*Exercise aim*
Retype the stretch of rows from the line containing "list Надлежащим образом" through the line containing "list Использовать тесты, проверяющие", both ends included, with every character unchanged.

[Region annotation records]
::::
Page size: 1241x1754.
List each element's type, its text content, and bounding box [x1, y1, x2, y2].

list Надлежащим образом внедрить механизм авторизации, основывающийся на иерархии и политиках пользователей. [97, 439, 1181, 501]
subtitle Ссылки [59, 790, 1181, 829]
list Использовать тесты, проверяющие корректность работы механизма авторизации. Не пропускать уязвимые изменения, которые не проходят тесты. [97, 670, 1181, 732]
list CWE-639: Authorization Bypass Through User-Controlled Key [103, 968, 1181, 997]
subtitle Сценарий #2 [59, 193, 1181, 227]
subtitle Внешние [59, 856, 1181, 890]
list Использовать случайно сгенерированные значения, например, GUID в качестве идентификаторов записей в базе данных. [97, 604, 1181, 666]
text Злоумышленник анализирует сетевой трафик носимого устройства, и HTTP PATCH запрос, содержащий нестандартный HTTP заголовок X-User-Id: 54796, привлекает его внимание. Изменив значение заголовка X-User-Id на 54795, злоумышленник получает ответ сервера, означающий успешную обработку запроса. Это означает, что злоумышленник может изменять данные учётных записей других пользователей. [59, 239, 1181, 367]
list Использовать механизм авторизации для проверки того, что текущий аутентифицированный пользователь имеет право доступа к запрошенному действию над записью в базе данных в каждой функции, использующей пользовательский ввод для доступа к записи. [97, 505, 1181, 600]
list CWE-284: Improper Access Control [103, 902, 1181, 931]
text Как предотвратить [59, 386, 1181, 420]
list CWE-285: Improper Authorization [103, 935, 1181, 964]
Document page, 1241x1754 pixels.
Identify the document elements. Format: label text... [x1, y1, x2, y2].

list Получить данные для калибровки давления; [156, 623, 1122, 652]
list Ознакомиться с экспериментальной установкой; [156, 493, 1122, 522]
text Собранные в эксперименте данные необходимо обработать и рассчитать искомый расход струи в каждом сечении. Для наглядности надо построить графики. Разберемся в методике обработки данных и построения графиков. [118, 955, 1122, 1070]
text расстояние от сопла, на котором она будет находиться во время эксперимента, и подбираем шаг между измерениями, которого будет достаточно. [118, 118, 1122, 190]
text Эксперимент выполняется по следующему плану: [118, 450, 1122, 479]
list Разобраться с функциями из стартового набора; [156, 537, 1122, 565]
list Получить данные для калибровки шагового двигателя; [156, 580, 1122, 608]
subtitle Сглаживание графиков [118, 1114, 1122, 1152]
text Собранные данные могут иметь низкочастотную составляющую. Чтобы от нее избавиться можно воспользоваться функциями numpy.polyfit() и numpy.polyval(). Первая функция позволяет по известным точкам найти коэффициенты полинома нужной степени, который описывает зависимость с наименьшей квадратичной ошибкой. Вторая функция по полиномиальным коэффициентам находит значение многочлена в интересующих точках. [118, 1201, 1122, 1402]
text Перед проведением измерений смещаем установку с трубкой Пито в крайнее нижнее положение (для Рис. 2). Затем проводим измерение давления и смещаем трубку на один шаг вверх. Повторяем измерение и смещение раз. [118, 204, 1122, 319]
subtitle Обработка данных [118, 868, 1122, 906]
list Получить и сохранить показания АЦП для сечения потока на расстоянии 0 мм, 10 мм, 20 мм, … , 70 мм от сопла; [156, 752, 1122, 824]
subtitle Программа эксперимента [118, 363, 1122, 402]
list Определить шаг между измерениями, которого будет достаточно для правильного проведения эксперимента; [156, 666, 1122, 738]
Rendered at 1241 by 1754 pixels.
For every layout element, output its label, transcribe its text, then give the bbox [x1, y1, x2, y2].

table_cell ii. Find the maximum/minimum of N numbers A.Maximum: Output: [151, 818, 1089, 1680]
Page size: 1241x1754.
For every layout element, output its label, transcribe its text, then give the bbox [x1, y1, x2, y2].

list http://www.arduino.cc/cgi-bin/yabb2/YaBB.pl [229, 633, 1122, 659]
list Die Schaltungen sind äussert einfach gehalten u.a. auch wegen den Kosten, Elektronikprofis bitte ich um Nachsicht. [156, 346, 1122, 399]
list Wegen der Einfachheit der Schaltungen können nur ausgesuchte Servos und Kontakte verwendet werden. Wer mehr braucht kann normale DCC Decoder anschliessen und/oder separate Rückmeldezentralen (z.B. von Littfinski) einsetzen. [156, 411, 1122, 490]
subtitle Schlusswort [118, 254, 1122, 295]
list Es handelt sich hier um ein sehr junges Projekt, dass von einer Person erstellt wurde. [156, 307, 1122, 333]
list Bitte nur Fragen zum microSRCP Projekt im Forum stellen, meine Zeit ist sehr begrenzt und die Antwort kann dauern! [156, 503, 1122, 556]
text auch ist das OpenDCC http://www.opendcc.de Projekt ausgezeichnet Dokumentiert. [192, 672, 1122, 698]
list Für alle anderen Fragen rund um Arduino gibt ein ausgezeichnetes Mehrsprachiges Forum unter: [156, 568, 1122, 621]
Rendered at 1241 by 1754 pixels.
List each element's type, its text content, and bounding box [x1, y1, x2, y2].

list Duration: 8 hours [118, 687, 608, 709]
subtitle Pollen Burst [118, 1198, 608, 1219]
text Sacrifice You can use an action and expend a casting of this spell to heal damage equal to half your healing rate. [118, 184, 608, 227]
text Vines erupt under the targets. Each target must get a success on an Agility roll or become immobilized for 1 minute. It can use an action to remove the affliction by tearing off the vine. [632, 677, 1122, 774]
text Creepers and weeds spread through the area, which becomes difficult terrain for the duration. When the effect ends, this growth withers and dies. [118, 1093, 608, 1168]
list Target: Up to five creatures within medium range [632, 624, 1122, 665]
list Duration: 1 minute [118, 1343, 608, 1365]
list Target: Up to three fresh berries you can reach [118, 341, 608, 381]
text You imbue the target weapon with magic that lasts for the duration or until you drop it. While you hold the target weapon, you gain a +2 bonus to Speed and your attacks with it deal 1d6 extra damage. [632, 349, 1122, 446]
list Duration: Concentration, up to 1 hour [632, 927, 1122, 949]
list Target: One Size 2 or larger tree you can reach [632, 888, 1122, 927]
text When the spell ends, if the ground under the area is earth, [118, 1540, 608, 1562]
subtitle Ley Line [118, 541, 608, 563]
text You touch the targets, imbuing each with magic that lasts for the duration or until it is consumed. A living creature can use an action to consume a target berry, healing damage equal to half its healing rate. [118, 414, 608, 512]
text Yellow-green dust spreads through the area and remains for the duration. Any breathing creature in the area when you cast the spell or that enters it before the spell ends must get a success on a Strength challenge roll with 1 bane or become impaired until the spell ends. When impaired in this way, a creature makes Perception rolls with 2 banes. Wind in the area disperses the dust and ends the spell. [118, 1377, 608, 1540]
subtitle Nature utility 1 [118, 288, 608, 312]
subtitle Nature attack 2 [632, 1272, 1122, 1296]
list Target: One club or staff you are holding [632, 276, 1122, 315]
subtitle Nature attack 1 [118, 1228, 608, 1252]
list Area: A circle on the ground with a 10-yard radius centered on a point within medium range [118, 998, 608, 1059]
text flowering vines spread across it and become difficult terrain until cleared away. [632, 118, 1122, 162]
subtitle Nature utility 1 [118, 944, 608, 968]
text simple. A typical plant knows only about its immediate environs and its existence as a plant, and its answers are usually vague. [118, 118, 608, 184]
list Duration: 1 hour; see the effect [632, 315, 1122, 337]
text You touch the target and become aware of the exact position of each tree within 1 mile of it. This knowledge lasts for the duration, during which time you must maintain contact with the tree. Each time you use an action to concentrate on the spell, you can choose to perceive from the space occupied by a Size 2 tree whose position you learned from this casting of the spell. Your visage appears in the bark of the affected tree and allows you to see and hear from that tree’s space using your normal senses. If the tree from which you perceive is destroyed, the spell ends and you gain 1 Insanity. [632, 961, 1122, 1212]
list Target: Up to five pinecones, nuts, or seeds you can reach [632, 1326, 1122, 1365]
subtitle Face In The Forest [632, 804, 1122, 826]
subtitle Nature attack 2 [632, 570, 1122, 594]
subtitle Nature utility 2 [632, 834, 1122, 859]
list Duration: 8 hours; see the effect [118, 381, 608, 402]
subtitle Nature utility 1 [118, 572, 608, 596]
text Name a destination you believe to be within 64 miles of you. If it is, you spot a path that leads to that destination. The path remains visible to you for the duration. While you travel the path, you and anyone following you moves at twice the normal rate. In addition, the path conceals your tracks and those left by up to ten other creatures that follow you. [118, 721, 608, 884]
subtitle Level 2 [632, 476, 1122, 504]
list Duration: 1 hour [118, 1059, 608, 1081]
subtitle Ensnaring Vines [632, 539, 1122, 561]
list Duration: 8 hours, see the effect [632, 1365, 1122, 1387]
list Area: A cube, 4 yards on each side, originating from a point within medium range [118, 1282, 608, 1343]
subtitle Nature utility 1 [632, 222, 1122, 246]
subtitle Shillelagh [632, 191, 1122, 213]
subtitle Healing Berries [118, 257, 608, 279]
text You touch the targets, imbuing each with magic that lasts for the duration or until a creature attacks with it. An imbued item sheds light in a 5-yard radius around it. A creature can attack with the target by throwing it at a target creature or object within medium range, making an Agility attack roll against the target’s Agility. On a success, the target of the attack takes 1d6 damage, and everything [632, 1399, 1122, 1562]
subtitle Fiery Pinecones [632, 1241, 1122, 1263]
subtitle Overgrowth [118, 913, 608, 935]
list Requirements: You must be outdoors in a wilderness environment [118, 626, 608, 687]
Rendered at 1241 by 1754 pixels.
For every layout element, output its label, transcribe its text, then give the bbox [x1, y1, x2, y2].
::::
*Full output*
list Надлежащим образом внедрить механизм авторизации, основывающийся на иерархии и политиках пользователей. [97, 439, 1181, 501]
subtitle Ссылки [59, 790, 1181, 829]
list Использовать тесты, проверяющие корректность работы механизма авторизации. Не пропускать уязвимые изменения, которые не проходят тесты. [97, 670, 1181, 732]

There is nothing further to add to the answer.